The above photograph is of a rock I found while walking on the shore of Lake Huron on Mackinac Island. To me, it shows how a grieving mother’s heart can contain a hole, yet be as strong as stone.

With this post, I am going to start a habit of sharing other grieving mothers’ writing about child loss. I’m honored to start this with the sharing of a piece of writing by Crystal Silveous. A mother, who lost her child, and shares her journey on her blog site “Living Through Our Loss”. Thank you so very much, Crystal. You are courageous in the sharing of such a personal journey. The following words are hers:

There is nothing quite like the ache you feel after you lose a child. It’s been over two years since I lost my first born, a beautiful little girl, but that ache is still very much there. Days after losing her my arms empty, my breasts hard from my milk coming in but no baby to feed, my heart broken. These tragedies happen to other people, you never think they will happen to you. I always wonder why me? I still wake up and think this can’t be reality. Is this really my life? Instead of raising a two year old I am reaching out to other Mothers that have lost babies, to comfort one another, share our stories, keep the memory of our babies alive.
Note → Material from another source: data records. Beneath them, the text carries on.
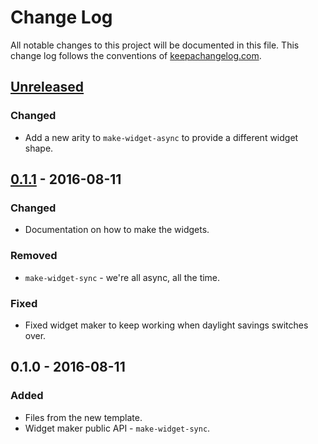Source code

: # Change Log
All notable changes to this project will be documented in this file. This change log follows the conventions of [keepachangelog.com](http://keepachangelog.com/).

## [Unreleased]
### Changed
- Add a new arity to `make-widget-async` to provide a different widget shape.

## [0.1.1] - 2016-08-11
### Changed
- Documentation on how to make the widgets.

### Removed
- `make-widget-sync` - we're all async, all the time.

### Fixed
- Fixed widget maker to keep working when daylight savings switches over.

## 0.1.0 - 2016-08-11
### Added
- Files from the new template.
- Widget maker public API - `make-widget-sync`.

[Unreleased]: https://github.com/your-name/async_sandbox/compare/0.1.1...HEAD
[0.1.1]: https://github.com/your-name/async_sandbox/compare/0.1.0...0.1.1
She should be here though. She should be playing in the backyard not in an urn on a table. I sometimes close my eyes and picture a world with her still in it. I can feel her little hugs, her kisses. I imagine her sweet little voice and the pitter patter of her feet. She will forever be a part of my imagination. A part of my life I was unable to live.

Some people think that “you can just have another one”. Like children are like puppies, replaceable. I wanted her though. I still want her even though I’ve had another baby. Some may think the pain subsides when you have another child. It doesn’t. It still hurts, and sometimes more because of the constant reminders of what we missed out on with the child we’ve lost. Some wonder how we can miss and grieve someone that we didn’t know. I knew her. I grew her inside me for 8 months. I knew what foods she liked, I knew she loved Daddy’s voice, and which side of my belly she preferred. I didn’t get to raise her, but isn’t that what hurts the most? The what could have been? We miss the lost moments, the memories we will never have, the pictures never taken, the child we will never see grow.

Seeing children that are the same age my daughter would have been hurts. You would think it was something I would get used to but I don’t. I find myself asking why my child? What did this child do to deserve to live? It sounds so horrible but it’s the thoughts of a loss Mom.

When a women complains about her pregnancy or isn’t happy with the sex of the child she is carrying, it bothers me like nothing else. So many women lose pregnancies, babies, or struggle to get pregnant at all. I’m sorry your back hurts but be mindful of the fact that you will most likely go on to deliver a healthy baby that is alive all while another women somewhere cries in despair over the one she has lost.

I will not tell you that my child died for a reason because I don’t truly believe that. Or maybe it’s not that I don’t believe it or do not want to believe my daughter’s life was taken for any type of purpose. I will tell you though that losing her has ignited something inside of me all while extinguishing other parts. Things I thought mattered before don’t anymore. I try not to sweat the small stuff anymore. I appreciate moments more and live to be more mindful. My purpose in life has changed. I strive to be more kind, live each moment to the fullest. I live for her.

I am not 100% certain that I will see her again, though I hope with all my heart that I do. And if I get to, I imagine our reunion, and it brings the biggest smile to my face. I love you my sweet girl.